Aim:
Copy the stretch of the entries below word for word, from the line containing "phylum: Chordata" through the end of the entries.

Given data:
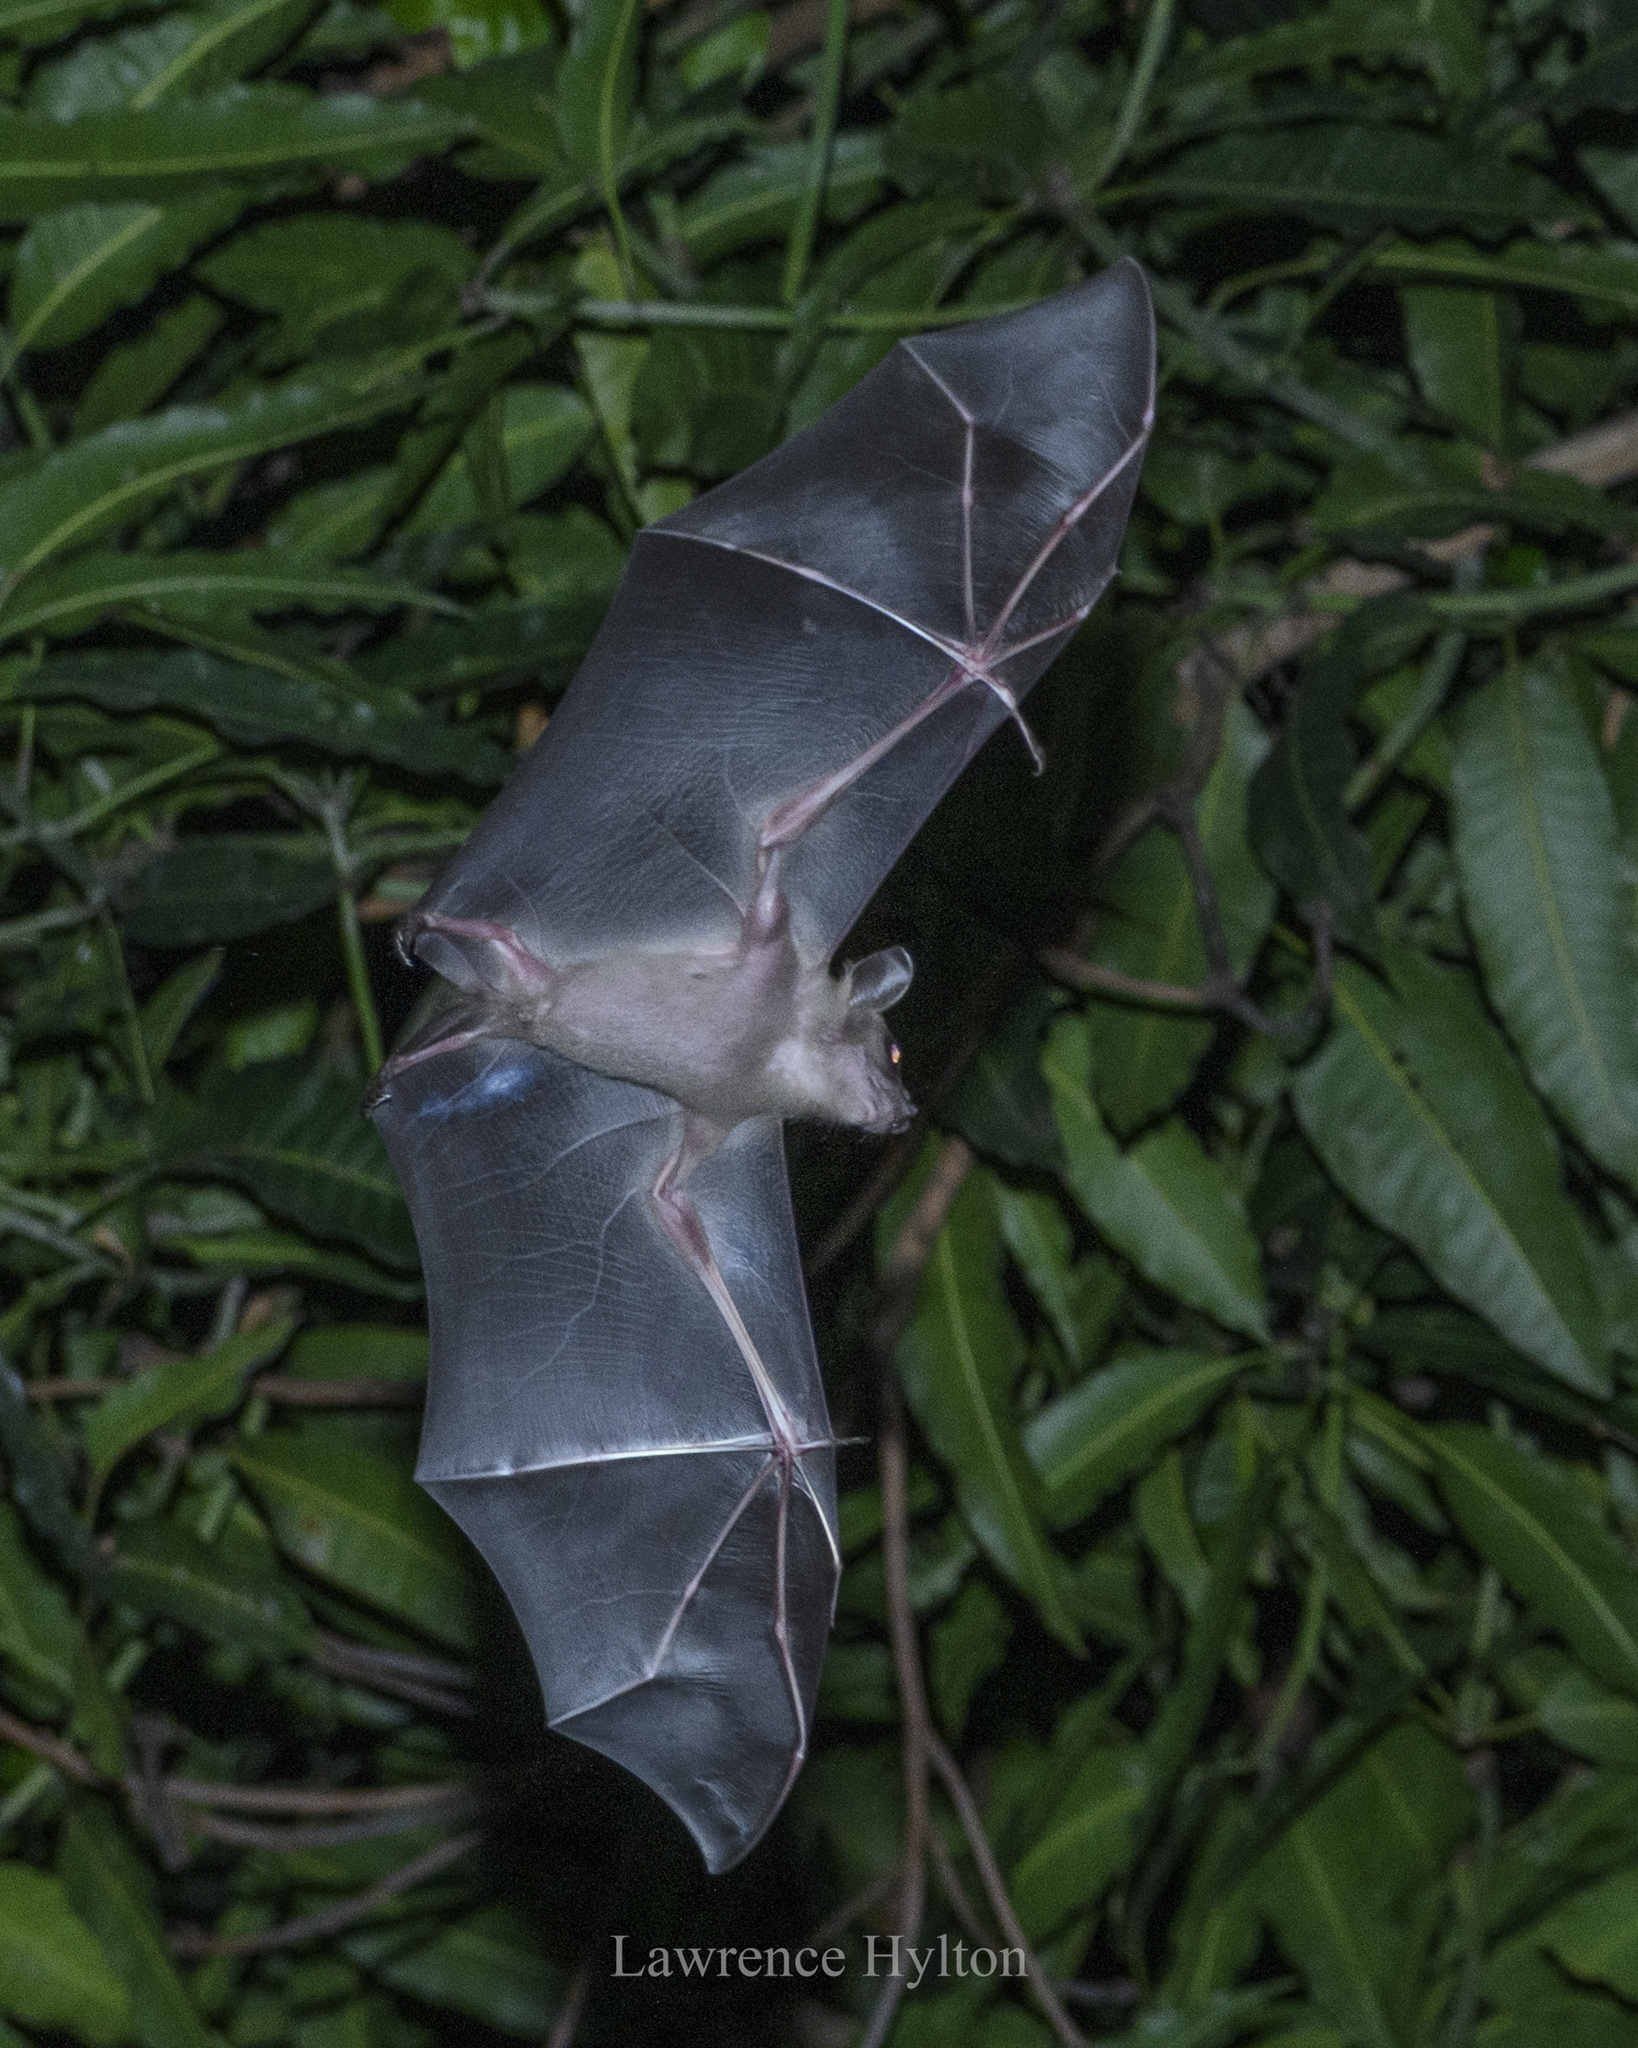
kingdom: Animalia
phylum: Chordata
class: Mammalia
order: Chiroptera
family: Pteropodidae
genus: Cynopterus
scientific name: Cynopterus sphinx
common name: Greater short-nosed fruit bat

Response for this exercise:
phylum: Chordata
class: Mammalia
order: Chiroptera
family: Pteropodidae
genus: Cynopterus
scientific name: Cynopterus sphinx
common name: Greater short-nosed fruit bat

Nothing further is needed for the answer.